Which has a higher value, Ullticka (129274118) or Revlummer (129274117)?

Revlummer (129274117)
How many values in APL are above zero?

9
□ □ □ □ □ □ □
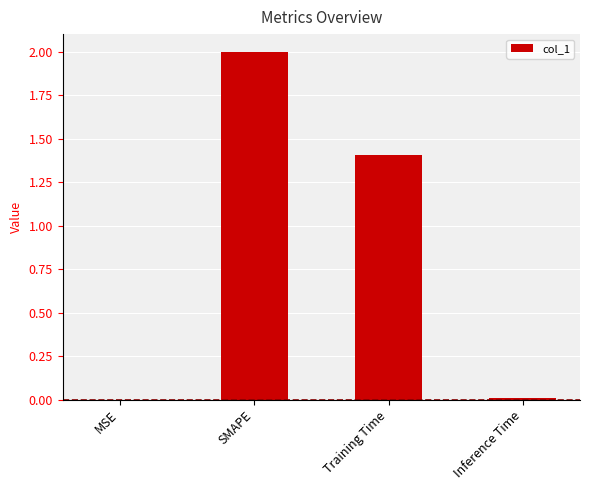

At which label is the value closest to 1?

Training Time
□ □ □ □ □ □ □
Start at the line that has "Which has a" and stop after the line that has "How many values in APL are above zero?". Write out only those lines again, replacing "higher" with "larger" and changing nothing else.

Which has a larger value, Ullticka (129274118) or Revlummer (129274117)?

Revlummer (129274117)
How many values in APL are above zero?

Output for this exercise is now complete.